The Power In Your Story
Updated: Sep 12, 2019
I first learned the true power of story from my job working at a non-profit that serves homeless, hospice individuals.
The people I worked with were terminally-ill and had no place to live and nobody else to take care of them in their final days of life. I'd imagine this is one of the most desperate situations to be in. I remember thinking, "How does somebody get to this point?"
A few months into my job, it occurred to me that if nobody heard the stories these people had to tell and passed them on, many of these human beings would simply disappear.
What an utterly heartbreaking thought. Human beings deserve dignity and validation.
Yet, society teaches us not to ask to many question, not to get into each other's business, not to get too close - keep your distance so that you don't offend.
Friends, this message goes against our human instincts.
We long to connect - to be heard. I would meet our residents, total strangers, and ask them,
"So what brought you here?" You would be surprised at how willing they were to open up - like they'd been waiting years for someone to just ask the question, "So what's your story?"
Story has so much power. As children, the fascination with stories is quite obvious. We are so fascinated by stories of adventure and trial and triumph. The most simple of bedtime stories lulled us to sleep each night - they helped us feel closer to our parents and understand the outside world.
While it may not be as apparent later in life, this desire never dies. Adults crave story, too. Stories help us feel a part of something; they help us to feel known. When an individual or a business can understand the importance of storytelling, it will drastically improve their relationships and overall success.
The moment I started collecting and sharing the stories of the individuals who resided at the hospice home, donations started to flood in. People want to relate to people - not concepts, not things.
Storytelling helped our terminally-ill homeless residents go from being abstract
- to a mother who'd lost her husband and daughter to illness and now had nobody left to care for her during her second battle with cancer.
- to an elderly couple who longed to stay together but simply couldn't offer each other the 24/7 care they needed in their tiny, unlivable apartment because both were too fragile.
- to an immigrant who came to the country for a nanny position only to learn that the family had stood her up at the airport and that she had stage 4 cancer.
No-one to care for them and nowhere to go.
The people I interacted with didn't long for a three-car garage, a trip to the Bahamas, or a new purse; they wanted to be remembered. All they needed now was for someone to acknowledge that they were here and that their life had meant something.

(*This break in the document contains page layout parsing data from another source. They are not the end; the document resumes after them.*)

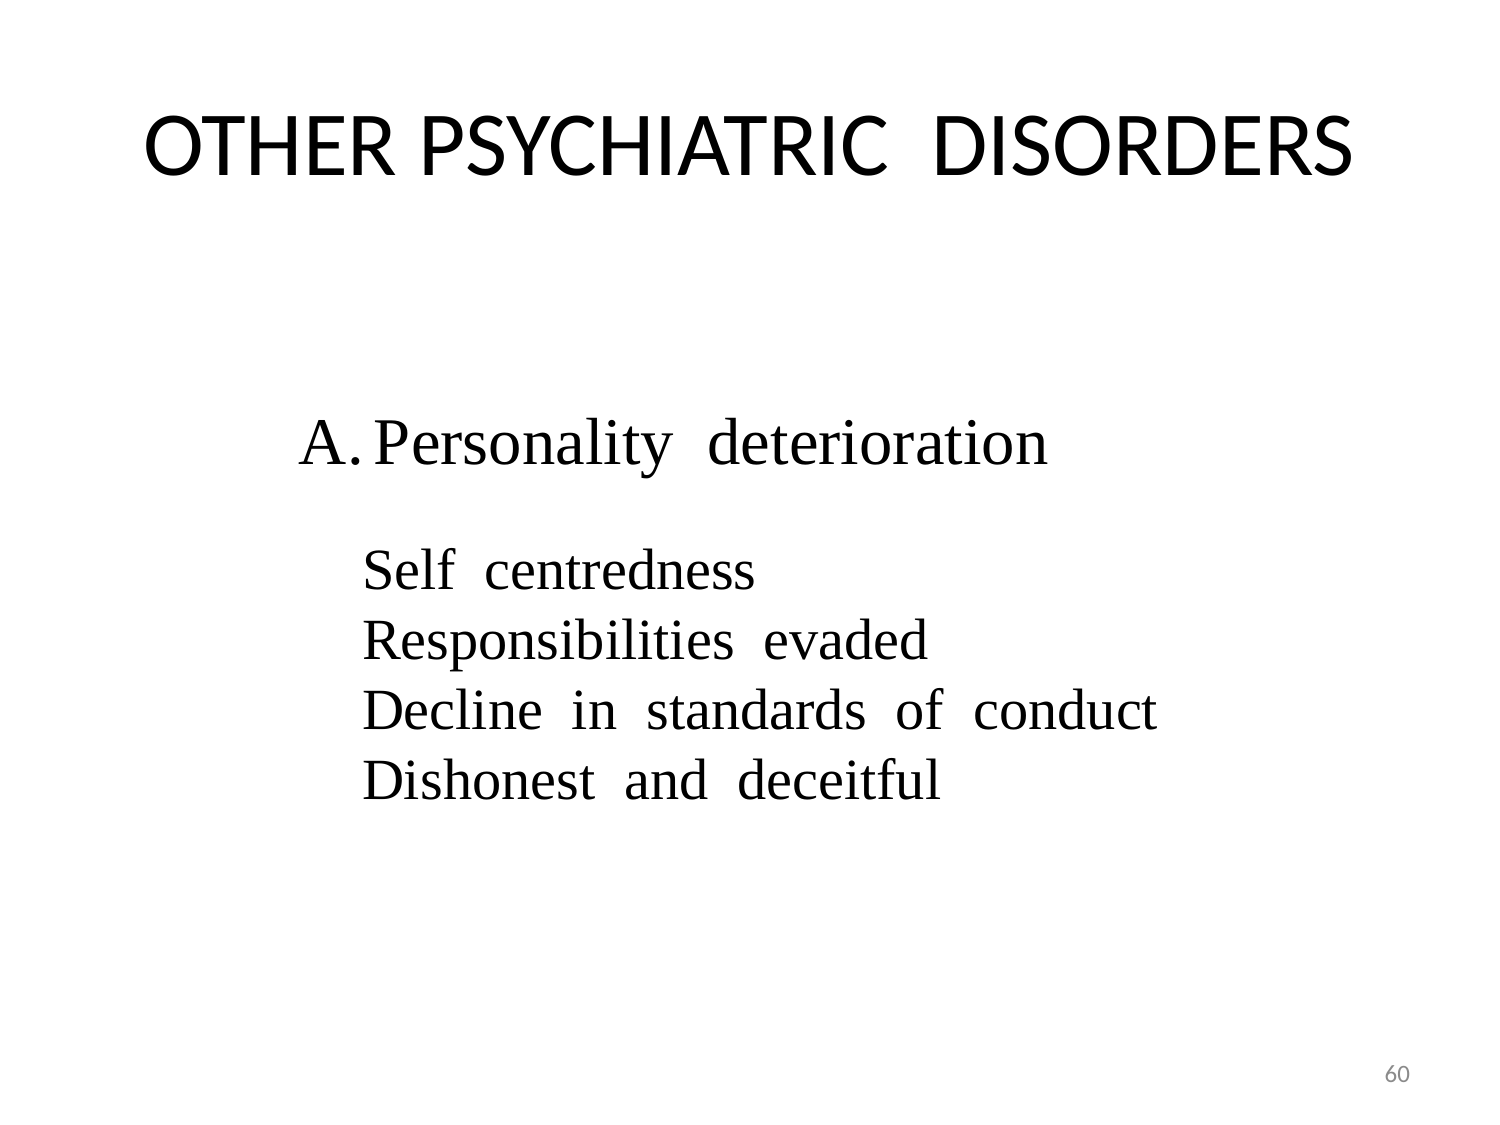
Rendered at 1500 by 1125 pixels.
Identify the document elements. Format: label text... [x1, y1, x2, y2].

text_box Self centredness Responsibilities evaded Decline in standards of conduct Dishonest and deceitful [347, 523, 1174, 889]
slide_number 60 [1074, 1042, 1425, 1103]
text_box Personality deterioration [284, 390, 1065, 566]
title OTHER PSYCHIATRIC DISORDERS [75, 45, 1425, 233]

Here is one of the most important points I want to make to you! Are you listening?!
I NEEDED TO HEAR THEIR STORIES AS MUCH AS THEY NEEDED TO TELL THEM!

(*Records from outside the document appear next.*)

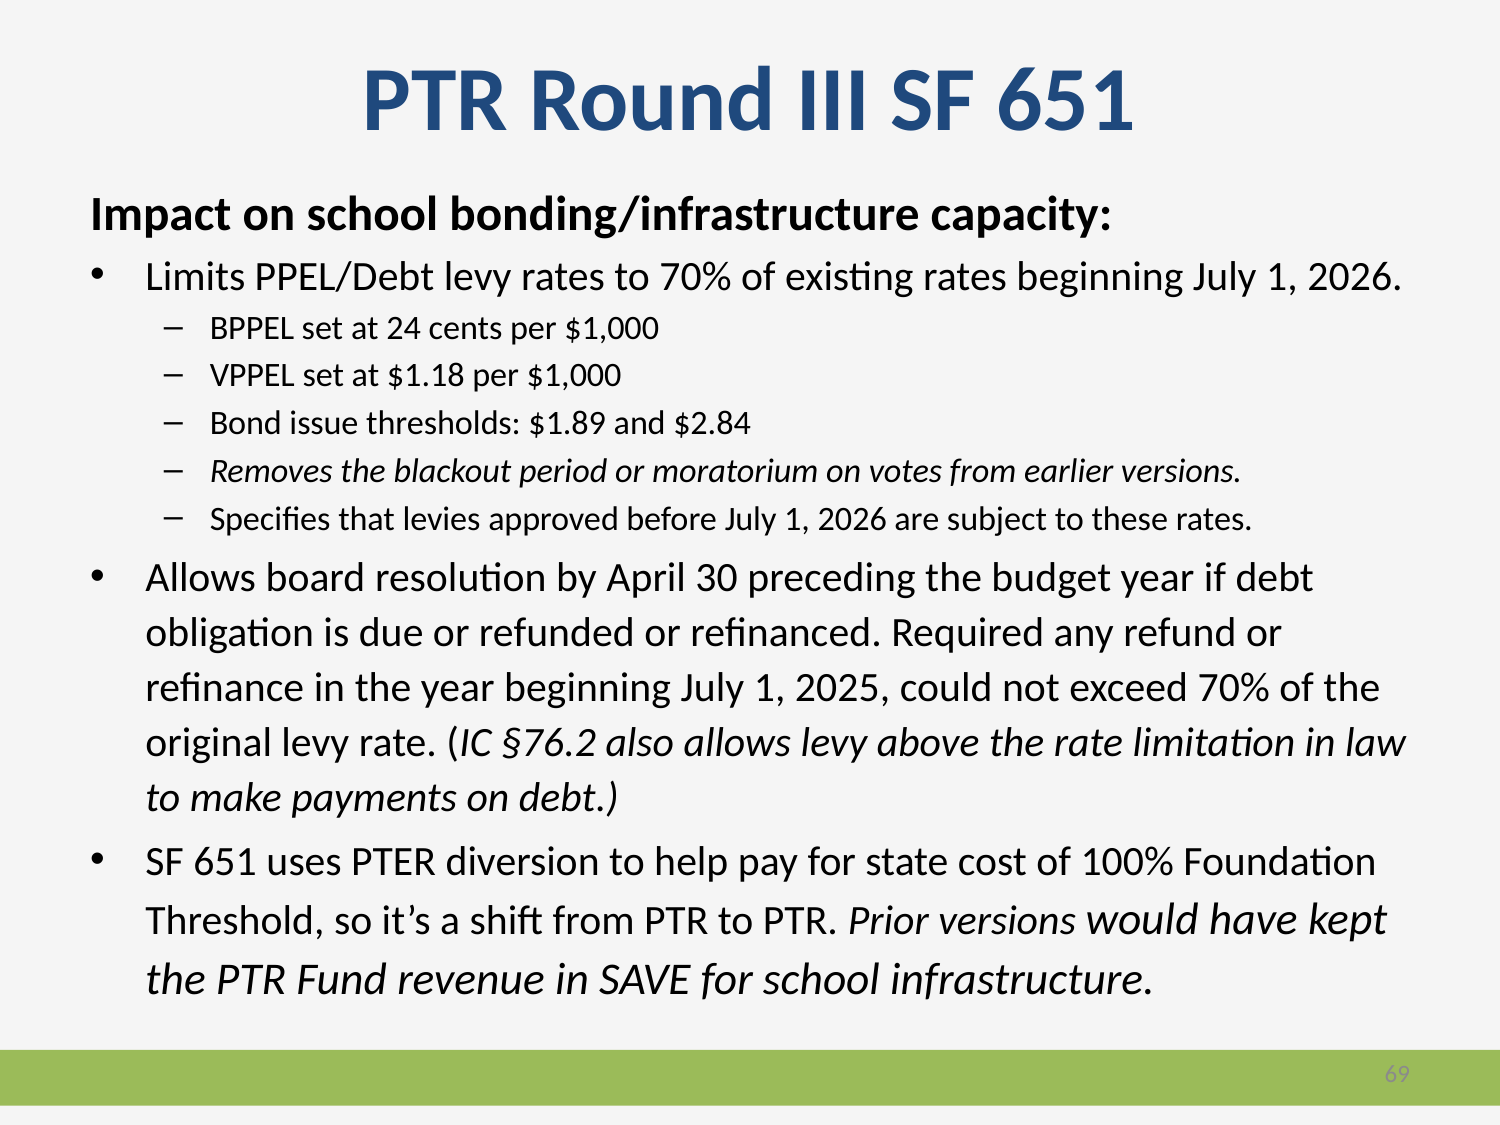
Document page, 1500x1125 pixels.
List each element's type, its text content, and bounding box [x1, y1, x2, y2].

title PTR Round III SF 651 [75, 0, 1425, 173]
slide_number 69 [1074, 1042, 1425, 1103]
list Impact on school bonding/infrastructure capacity: Limits PPEL/Debt levy rates to 70% of existing rates beginning July 1, 2026. BPPEL set at 24 cents per $1,000 VPPEL set at $1.18 per $1,000 Bond issue thresholds: $1.89 and $2.84 Removes the blackout period or moratorium on votes from earlier versions. Specifies that levies approved before July 1, 2026 are subject to these rates. Allows board resolution by April 30 preceding the budget year if debt obligation is due or refunded or refinanced. Required any refund or refinance in the year beginning July 1, 2025, could not exceed 70% of the original levy rate. (IC §76.2 also allows levy above the rate limitation in law to make payments on debt.) SF 651 uses PTER diversion to help pay for state cost of 100% Foundation Threshold, so it’s a shift from PTR to PTR. Prior versions would have kept the PTR Fund revenue in SAVE for school infrastructure. [75, 173, 1425, 1051]
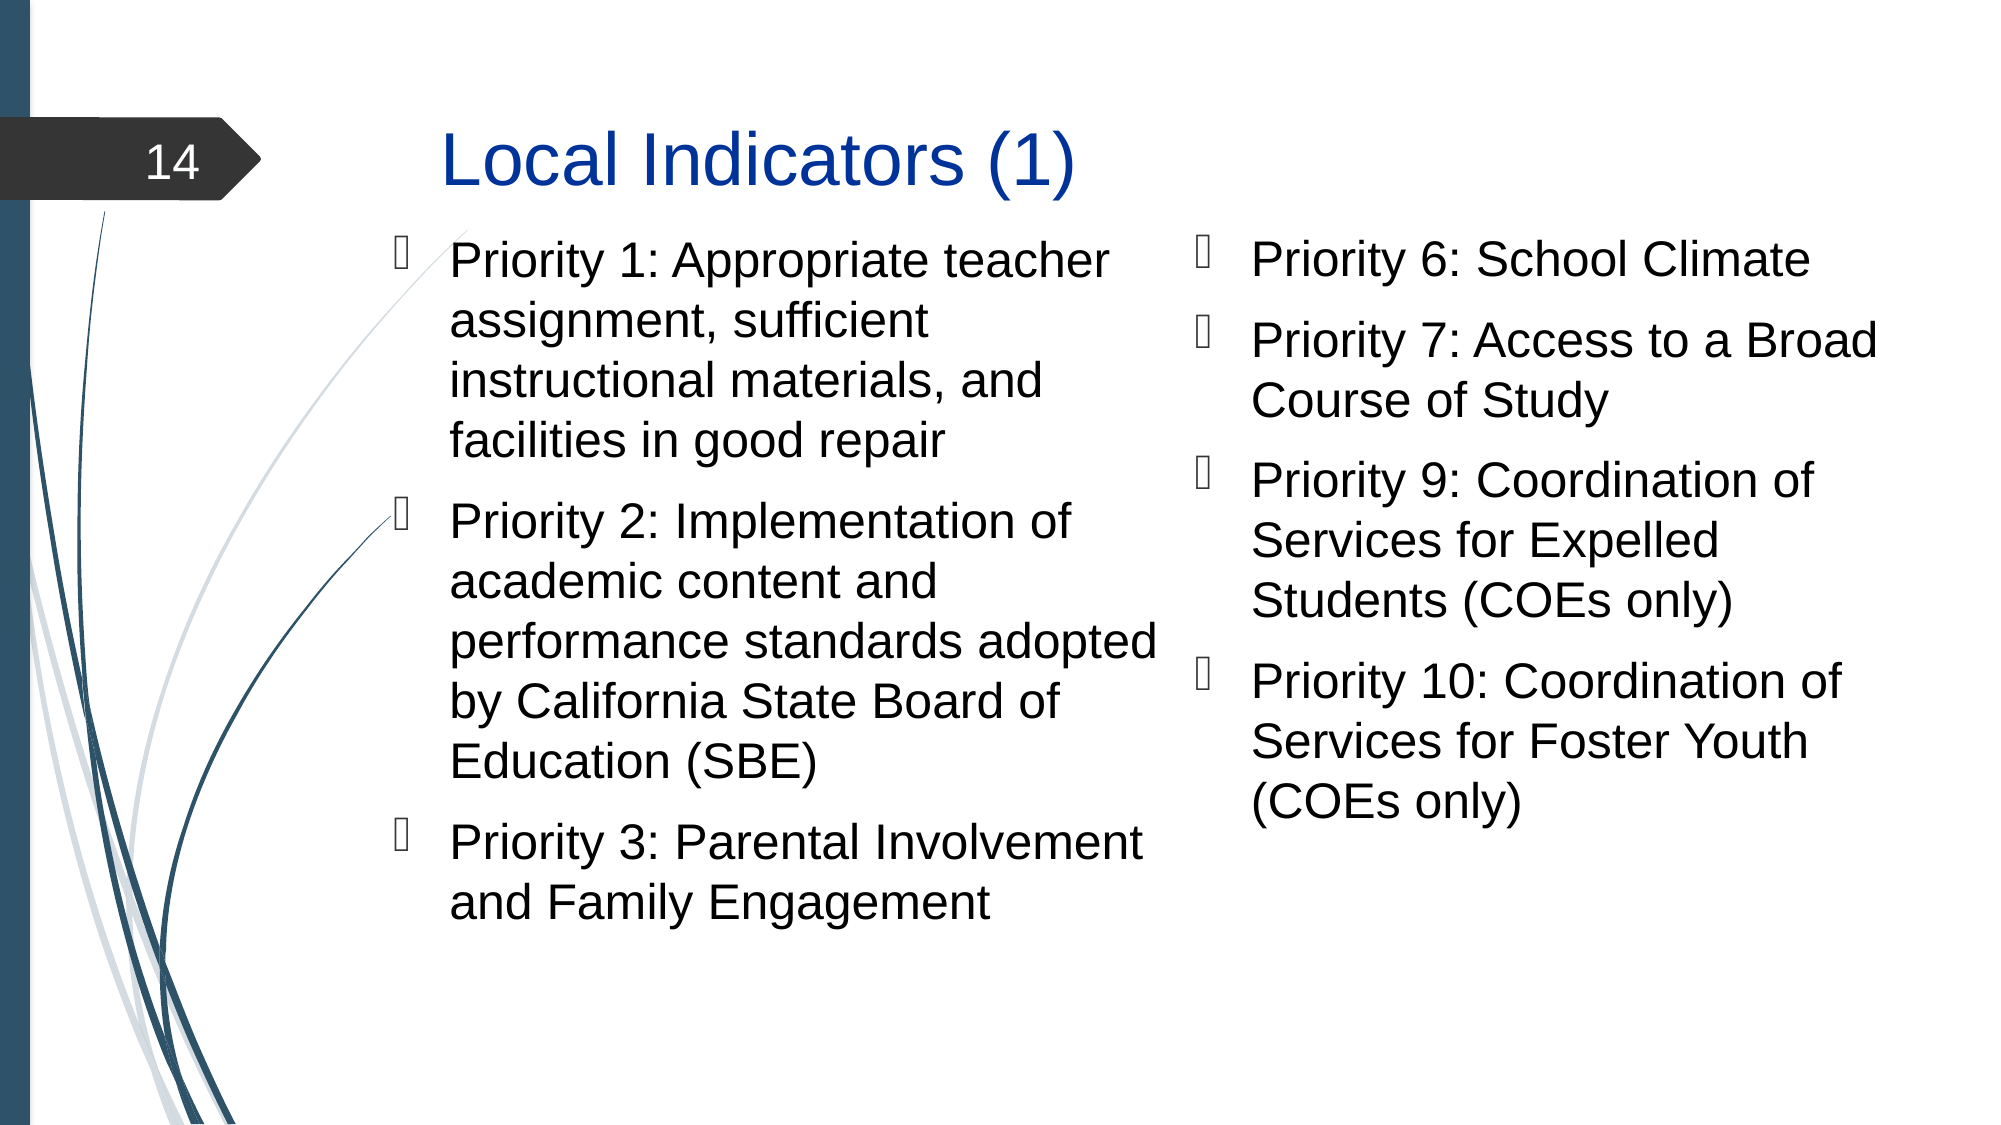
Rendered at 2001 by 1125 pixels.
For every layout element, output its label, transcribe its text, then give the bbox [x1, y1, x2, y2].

slide_number 14 [87, 129, 216, 190]
title Local Indicators (1) [425, 102, 1888, 219]
list Priority 6: School Climate Priority 7: Access to a Broad Course of Study Priority 9: Coordination of Services for Expelled Students (COEs only) Priority 10: Coordination of Services for Foster Youth (COEs only) [1179, 218, 1935, 1124]
list Priority 1: Appropriate teacher assignment, sufficient instructional materials, and facilities in good repair Priority 2: Implementation of academic content and performance standards adopted by California State Board of Education (SBE) Priority 3: Parental Involvement and Family Engagement [378, 219, 1180, 1125]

I learned so much about passion, and perseverance, and love, and loss, and resilience.
Their stories were littered with pain but the undeniable commonality between these people was a sense of peace and gratitude. Unthinkable abuse and misfortune were apparent in their lives but yet, they all possessed an optimistic spirit I don't encounter often.
Please, tell your story. People need to hear what you have to say. When I first started writing I was so unsure of myself. I remember hitting "share" and thinking, "This was a mistake."
I didn't know if anyone would care to read the words I had written. But I did it anyway.
Within a few weeks, I had received countless messages, made new friendships, and been asked to be featured as a poet in the top local newspaper. Trust me when I say, you never know where your story could take you.
Your story matters. Giving away your story takes a lot of processing, energy, and strength - but you are doing the world a favor, as well as yourself. Beginning to write down what I had experienced was one of the most healing things I've ever done.
It doesn't take an epic tale to make you important. Your life matters regardless of what you have been through. People just want to relate to you and to be understood.
You, me, them - we just want to feel known.
Tell your story. Tell your story. Tell your story. Change the world.